WORK TO COMPLETE: Write out the listing again, from the line containing "Dooldy : avis comparatif avec d’autres" through the line containing "ment und Eigenverantwortung bei", substituting "Meldungen" for "Nachrichten" and changing nothing else.

DATA PROVIDED:

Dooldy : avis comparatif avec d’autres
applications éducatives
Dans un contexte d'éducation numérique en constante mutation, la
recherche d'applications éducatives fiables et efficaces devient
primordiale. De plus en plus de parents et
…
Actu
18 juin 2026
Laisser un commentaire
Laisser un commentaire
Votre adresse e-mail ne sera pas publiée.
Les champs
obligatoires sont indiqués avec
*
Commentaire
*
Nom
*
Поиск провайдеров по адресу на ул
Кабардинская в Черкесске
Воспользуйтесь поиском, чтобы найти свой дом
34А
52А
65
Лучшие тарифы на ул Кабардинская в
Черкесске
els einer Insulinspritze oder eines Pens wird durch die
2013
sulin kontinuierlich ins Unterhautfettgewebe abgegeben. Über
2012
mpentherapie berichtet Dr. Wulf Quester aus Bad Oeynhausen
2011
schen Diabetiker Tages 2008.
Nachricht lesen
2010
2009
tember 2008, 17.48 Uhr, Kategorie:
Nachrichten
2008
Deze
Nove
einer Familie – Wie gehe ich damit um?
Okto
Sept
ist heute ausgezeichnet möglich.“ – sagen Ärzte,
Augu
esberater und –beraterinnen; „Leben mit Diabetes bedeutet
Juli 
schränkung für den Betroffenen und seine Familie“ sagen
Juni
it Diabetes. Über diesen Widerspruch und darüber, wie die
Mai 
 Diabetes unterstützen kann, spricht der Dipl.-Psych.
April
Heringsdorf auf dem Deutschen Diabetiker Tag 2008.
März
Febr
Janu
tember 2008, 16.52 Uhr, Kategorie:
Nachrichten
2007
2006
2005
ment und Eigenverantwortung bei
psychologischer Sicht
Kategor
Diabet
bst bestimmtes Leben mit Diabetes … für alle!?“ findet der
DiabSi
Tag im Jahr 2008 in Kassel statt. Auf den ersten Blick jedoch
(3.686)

==

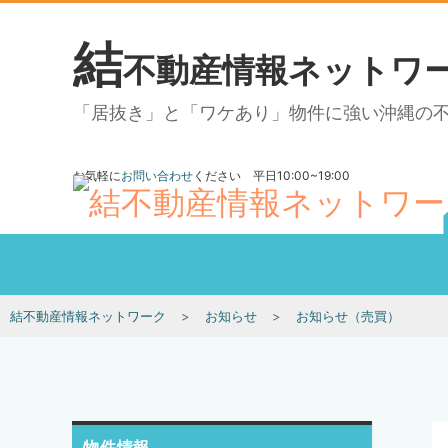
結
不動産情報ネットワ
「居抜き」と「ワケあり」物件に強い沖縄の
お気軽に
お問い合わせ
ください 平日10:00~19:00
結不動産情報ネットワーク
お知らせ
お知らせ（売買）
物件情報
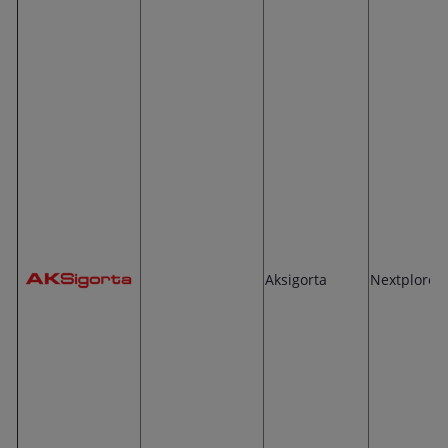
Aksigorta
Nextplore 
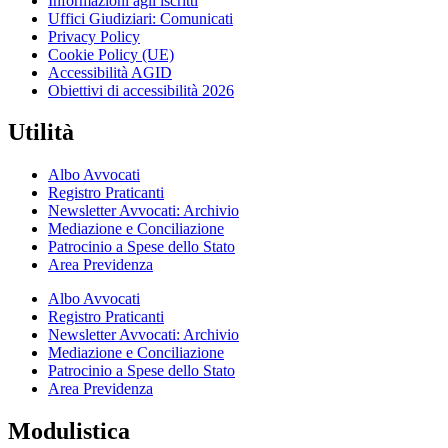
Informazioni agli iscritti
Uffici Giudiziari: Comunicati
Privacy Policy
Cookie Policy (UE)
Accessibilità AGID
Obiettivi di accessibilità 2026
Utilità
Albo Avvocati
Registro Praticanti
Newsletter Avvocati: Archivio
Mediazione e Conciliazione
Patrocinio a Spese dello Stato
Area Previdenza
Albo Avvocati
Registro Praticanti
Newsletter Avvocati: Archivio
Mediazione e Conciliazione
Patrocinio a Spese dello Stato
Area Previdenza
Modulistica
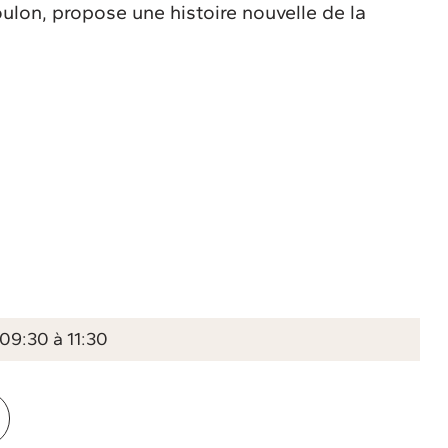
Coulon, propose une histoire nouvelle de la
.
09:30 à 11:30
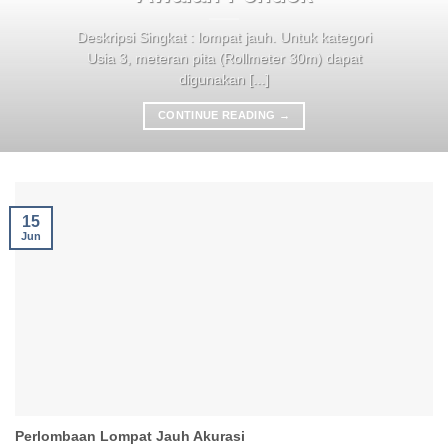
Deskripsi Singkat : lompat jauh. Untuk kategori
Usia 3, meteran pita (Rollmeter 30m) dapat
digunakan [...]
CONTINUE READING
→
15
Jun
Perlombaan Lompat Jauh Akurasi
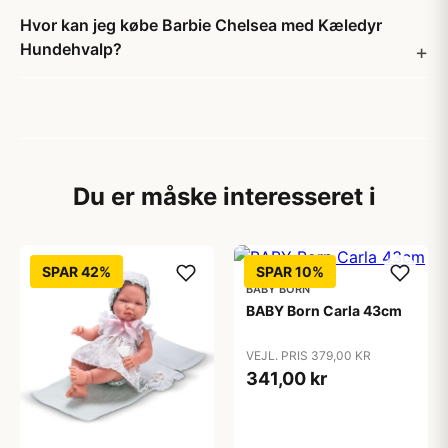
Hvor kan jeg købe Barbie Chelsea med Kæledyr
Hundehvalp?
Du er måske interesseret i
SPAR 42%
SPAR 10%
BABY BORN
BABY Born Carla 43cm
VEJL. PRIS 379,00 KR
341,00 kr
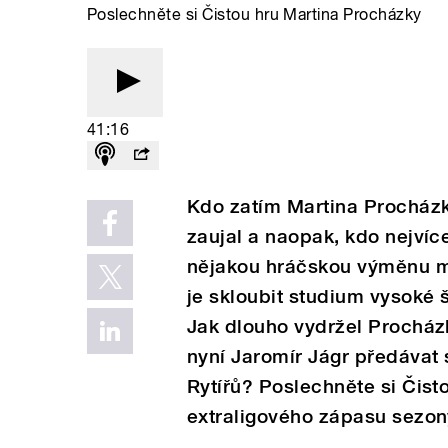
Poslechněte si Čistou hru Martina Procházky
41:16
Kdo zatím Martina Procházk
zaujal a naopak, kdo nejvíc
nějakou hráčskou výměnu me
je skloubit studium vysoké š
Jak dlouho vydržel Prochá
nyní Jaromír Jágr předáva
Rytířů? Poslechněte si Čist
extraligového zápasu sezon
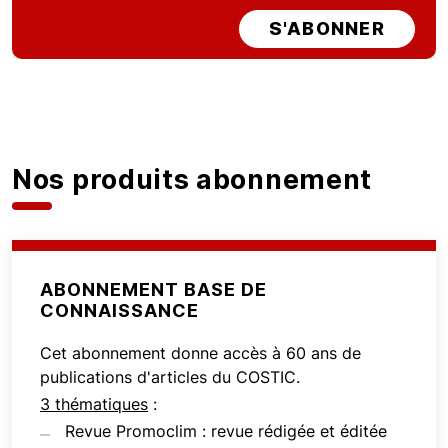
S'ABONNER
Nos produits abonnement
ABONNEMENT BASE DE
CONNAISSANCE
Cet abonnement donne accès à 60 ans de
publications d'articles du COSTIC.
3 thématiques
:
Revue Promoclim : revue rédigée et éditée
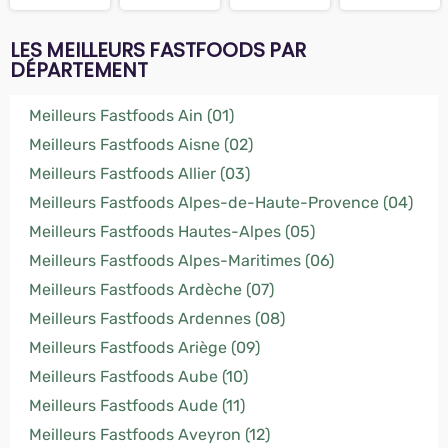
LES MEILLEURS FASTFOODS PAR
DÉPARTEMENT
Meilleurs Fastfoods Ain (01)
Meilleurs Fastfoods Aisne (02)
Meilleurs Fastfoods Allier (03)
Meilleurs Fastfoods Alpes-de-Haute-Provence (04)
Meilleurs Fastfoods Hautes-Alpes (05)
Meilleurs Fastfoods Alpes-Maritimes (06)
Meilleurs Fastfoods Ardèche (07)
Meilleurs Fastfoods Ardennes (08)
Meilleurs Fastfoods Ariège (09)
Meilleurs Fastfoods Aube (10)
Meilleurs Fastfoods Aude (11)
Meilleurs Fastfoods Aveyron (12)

---

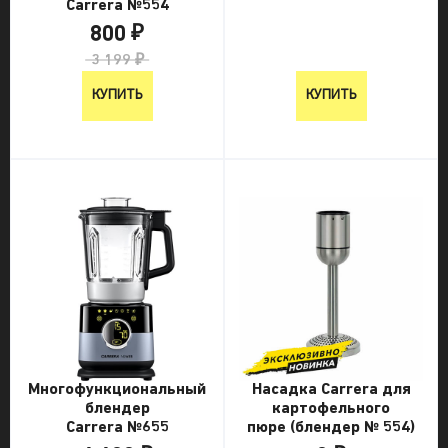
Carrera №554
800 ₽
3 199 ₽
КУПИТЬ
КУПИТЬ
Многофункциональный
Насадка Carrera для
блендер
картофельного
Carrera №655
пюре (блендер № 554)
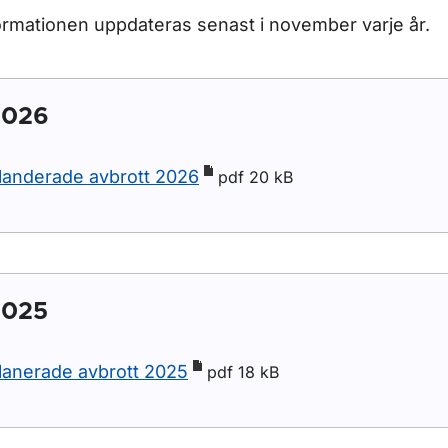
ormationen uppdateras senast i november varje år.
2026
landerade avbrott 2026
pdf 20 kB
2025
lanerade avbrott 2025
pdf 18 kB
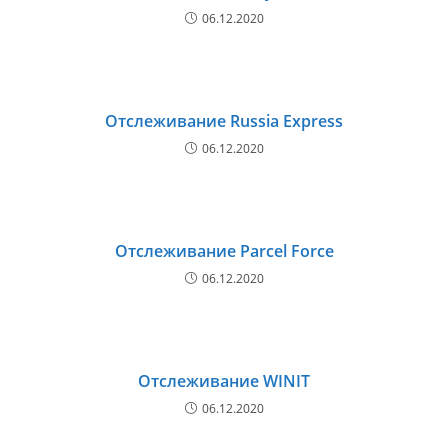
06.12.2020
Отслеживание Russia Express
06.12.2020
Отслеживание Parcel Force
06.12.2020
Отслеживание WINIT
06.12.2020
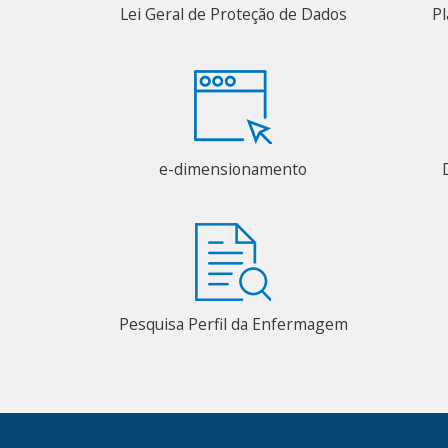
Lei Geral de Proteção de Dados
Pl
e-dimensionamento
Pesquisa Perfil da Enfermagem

RESPONSE AREA:
Dooldy : avis comparatif avec d’autres
applications éducatives
Dans un contexte d'éducation numérique en constante mutation, la
recherche d'applications éducatives fiables et efficaces devient
primordiale. De plus en plus de parents et
…
Actu
18 juin 2026
Laisser un commentaire
Laisser un commentaire
Votre adresse e-mail ne sera pas publiée.
Les champs
obligatoires sont indiqués avec
*
Commentaire
*
Nom
*
Поиск провайдеров по адресу на ул
Кабардинская в Черкесске
Воспользуйтесь поиском, чтобы найти свой дом
34А
52А
65
Лучшие тарифы на ул Кабардинская в
Черкесске
els einer Insulinspritze oder eines Pens wird durch die
2013
sulin kontinuierlich ins Unterhautfettgewebe abgegeben. Über
2012
mpentherapie berichtet Dr. Wulf Quester aus Bad Oeynhausen
2011
schen Diabetiker Tages 2008.
Nachricht lesen
2010
2009
tember 2008, 17.48 Uhr, Kategorie:
Meldungen
2008
Deze
Nove
einer Familie – Wie gehe ich damit um?
Okto
Sept
ist heute ausgezeichnet möglich.“ – sagen Ärzte,
Augu
esberater und –beraterinnen; „Leben mit Diabetes bedeutet
Juli 
schränkung für den Betroffenen und seine Familie“ sagen
Juni
it Diabetes. Über diesen Widerspruch und darüber, wie die
Mai 
 Diabetes unterstützen kann, spricht der Dipl.-Psych.
April
Heringsdorf auf dem Deutschen Diabetiker Tag 2008.
März
Febr
Janu
tember 2008, 16.52 Uhr, Kategorie:
Meldungen
2007
2006
2005
ment und Eigenverantwortung bei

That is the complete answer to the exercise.